## INSTRUCTIONS FOR THE TASK
Each line of the listing below that includes "across" must be copied.

## DATASET EXTRACT
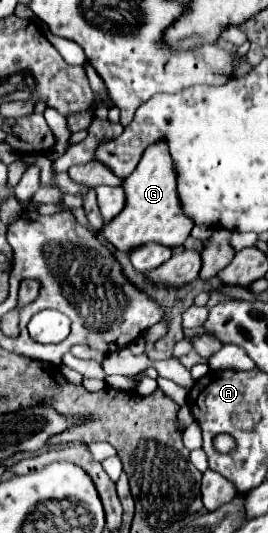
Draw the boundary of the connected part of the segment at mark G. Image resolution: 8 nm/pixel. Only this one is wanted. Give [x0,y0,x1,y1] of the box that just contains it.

...

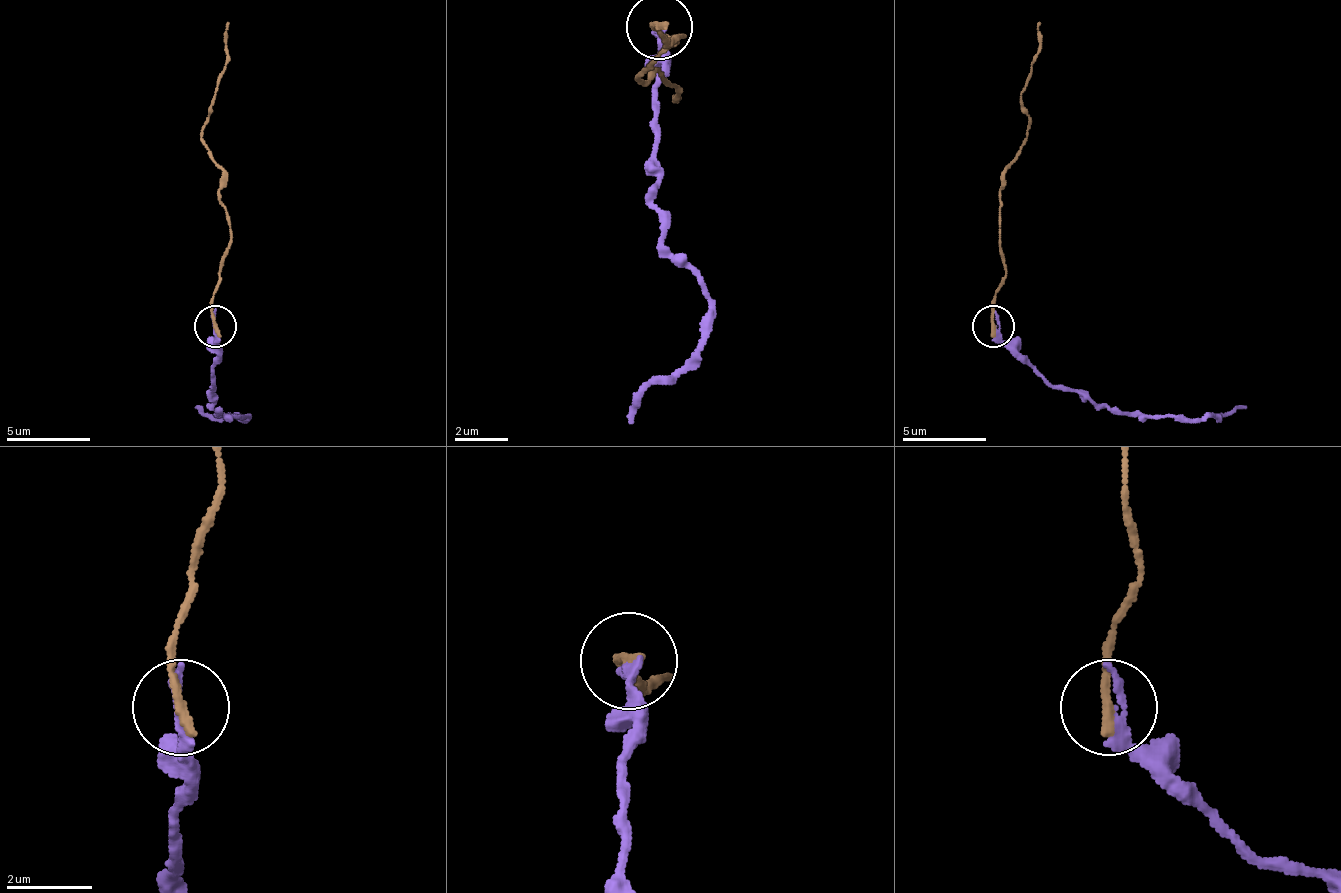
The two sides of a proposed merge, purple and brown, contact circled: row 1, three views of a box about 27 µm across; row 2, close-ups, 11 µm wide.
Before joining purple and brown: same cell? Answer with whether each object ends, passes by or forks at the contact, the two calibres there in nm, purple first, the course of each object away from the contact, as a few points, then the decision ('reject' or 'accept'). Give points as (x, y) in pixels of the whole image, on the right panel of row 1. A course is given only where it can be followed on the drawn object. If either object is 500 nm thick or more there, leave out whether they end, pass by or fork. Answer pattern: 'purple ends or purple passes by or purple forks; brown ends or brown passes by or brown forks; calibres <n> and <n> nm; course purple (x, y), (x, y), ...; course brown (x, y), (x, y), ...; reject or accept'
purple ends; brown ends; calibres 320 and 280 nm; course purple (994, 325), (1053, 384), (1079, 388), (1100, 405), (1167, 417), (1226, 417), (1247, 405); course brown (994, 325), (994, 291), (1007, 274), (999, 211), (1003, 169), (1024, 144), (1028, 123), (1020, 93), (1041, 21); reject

==

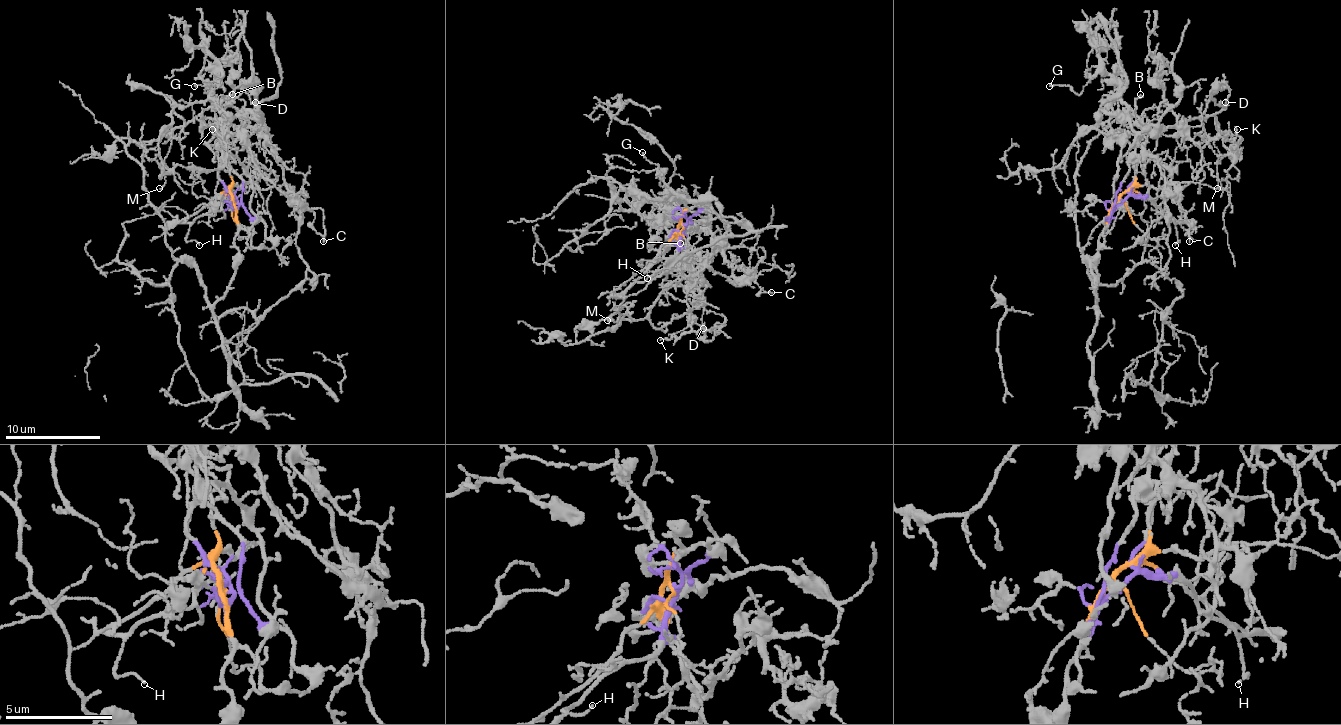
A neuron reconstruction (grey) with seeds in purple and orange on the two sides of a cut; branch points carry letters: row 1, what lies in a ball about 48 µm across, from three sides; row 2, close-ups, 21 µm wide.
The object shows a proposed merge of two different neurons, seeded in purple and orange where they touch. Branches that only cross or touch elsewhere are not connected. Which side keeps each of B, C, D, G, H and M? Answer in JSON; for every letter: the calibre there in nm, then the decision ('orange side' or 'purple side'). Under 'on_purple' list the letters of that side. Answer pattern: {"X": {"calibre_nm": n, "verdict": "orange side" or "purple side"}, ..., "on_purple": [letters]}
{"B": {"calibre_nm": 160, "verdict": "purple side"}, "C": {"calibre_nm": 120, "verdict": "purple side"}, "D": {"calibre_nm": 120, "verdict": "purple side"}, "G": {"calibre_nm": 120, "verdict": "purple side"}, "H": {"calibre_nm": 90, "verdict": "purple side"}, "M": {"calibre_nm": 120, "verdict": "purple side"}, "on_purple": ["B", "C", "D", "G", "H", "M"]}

## RESULT FOR THIS EXERCISE
The two sides of a proposed merge, purple and brown, contact circled: row 1, three views of a box about 27 µm across; row 2, close-ups, 11 µm wide.
A neuron reconstruction (grey) with seeds in purple and orange on the two sides of a cut; branch points carry letters: row 1, what lies in a ball about 48 µm across, from three sides; row 2, close-ups, 21 µm wide.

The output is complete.